- **Extracted material**

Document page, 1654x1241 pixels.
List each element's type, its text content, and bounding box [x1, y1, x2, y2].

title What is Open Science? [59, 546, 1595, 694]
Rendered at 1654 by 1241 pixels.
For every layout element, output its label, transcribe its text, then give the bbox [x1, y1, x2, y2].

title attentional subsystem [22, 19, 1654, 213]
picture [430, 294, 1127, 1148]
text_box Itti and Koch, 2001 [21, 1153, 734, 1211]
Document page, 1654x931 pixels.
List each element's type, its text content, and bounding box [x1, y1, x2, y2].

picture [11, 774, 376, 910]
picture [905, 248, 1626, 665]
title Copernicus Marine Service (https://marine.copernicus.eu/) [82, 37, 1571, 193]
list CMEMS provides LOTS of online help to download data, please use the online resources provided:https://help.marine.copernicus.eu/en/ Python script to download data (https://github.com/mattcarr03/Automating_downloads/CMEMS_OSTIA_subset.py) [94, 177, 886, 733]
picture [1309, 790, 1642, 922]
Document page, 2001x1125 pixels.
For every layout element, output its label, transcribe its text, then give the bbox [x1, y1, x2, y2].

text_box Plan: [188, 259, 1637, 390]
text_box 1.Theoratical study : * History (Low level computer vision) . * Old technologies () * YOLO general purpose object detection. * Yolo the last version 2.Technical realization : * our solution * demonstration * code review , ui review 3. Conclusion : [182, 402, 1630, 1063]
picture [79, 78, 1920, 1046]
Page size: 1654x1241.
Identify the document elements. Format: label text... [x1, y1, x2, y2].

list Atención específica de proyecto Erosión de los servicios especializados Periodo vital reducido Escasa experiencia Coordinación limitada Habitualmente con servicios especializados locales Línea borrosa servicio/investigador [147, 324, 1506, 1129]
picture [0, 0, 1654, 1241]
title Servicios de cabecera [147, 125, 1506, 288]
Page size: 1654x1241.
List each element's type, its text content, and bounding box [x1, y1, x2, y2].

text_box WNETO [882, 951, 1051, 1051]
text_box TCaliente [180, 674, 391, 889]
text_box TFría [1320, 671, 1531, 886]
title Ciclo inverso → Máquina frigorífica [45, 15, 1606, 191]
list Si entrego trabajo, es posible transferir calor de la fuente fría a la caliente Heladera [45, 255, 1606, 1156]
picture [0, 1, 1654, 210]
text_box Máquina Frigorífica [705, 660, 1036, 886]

- **Given instruction**
Convert the items starting at the line containing "Document page, 1654x931 pixels." and ending at the line containing "picture [1309, 790, 1642, 922]" into a two-column CSV with the header columns "prompt" and "response". Give one row per item, putting its text and its answer each in a single quoted field with line breaks replaced by spaces.

- **Finished exercise**
prompt,response
"Document page, 1654x931 pixels. List each element's type, its text content, and bounding box [x1, y1, x2, y2].","picture [11, 774, 376, 910] picture [905, 248, 1626, 665] title Copernicus Marine Service (https://marine.copernicus.eu/) [82, 37, 1571, 193] list CMEMS provides LOTS of online help to download data, please use the online resources provided:https://help.marine.copernicus.eu/en/ Python script to download data (https://github.com/mattcarr03/Automating_downloads/CMEMS_OSTIA_subset.py) [94, 177, 886, 733] picture [1309, 790, 1642, 922]"